Exercise goal:
From the line that contains "right elbow: (763, 764, 6)" through the closing line of the entries, write out each line exactly; pictures stay out.

Images with keypoint coordinates:
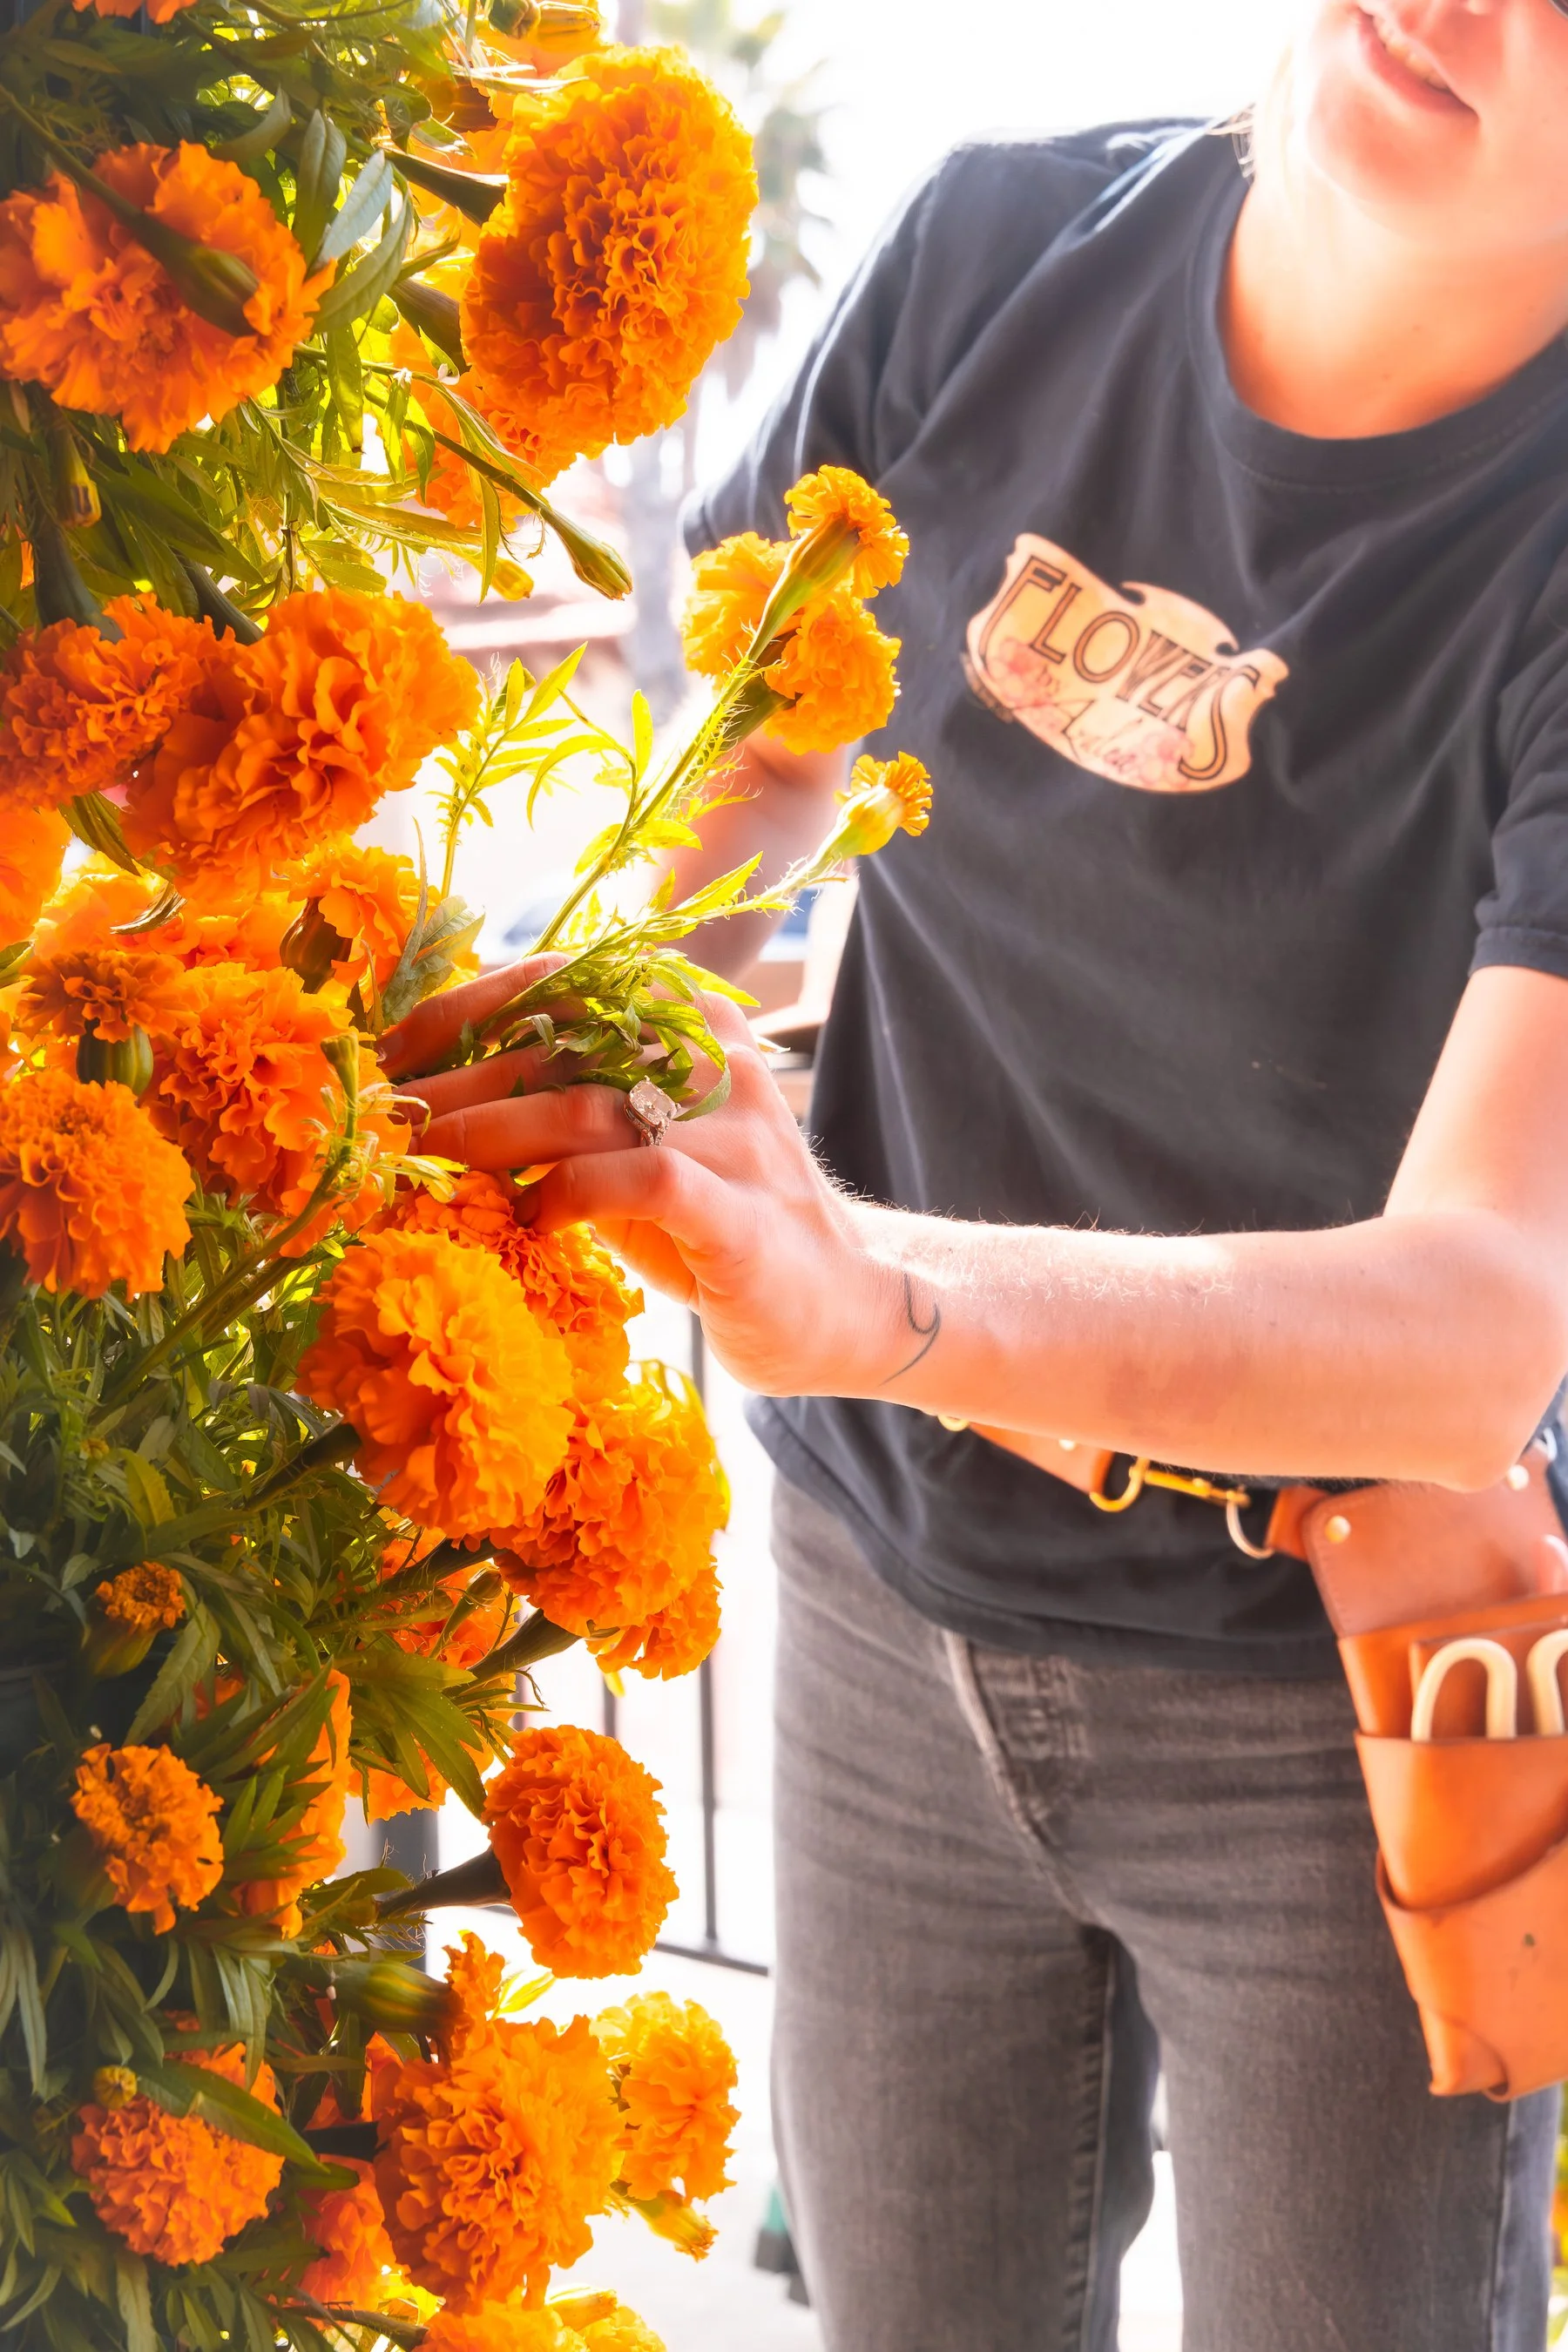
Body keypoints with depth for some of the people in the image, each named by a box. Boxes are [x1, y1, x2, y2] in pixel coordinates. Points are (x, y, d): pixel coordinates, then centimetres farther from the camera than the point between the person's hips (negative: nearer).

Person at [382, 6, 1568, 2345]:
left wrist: (872, 1291, -48)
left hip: (1341, 1693, -4)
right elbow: (763, 764, 6)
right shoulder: (1006, 248, -10)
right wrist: (568, 1009, -15)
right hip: (895, 1594, 4)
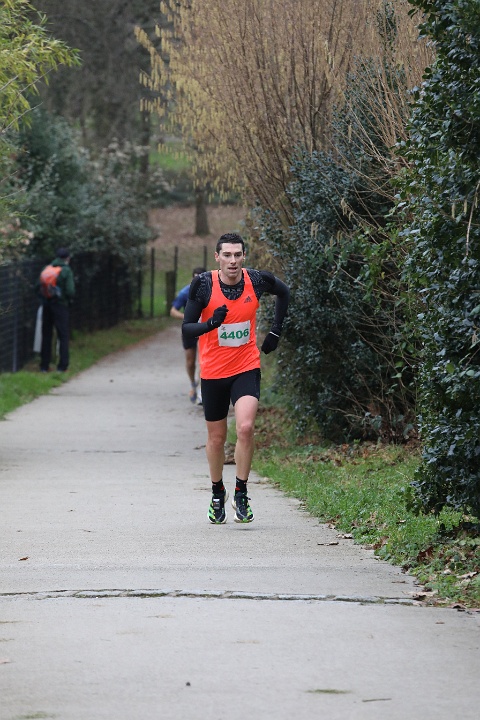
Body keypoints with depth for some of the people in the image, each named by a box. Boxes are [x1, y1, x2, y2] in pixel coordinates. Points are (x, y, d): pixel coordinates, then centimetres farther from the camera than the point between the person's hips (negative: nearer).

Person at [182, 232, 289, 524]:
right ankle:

Response to the task:
right elbow: (763, 764, 6)
right shoulder: (1006, 248, -10)
right wrist: (568, 1009, -15)
right hip: (895, 1594, 4)
Body keypoints with depth for some of the people in the image, each named by a box. Boxes are [x1, y1, x2, y2] in pixel coordinates. Points are (x, y, d): pixel coordinates, then centimetres farther from the camera than the point between the person's hips (negative: nearer).

Person at [182, 232, 289, 524]:
right ankle:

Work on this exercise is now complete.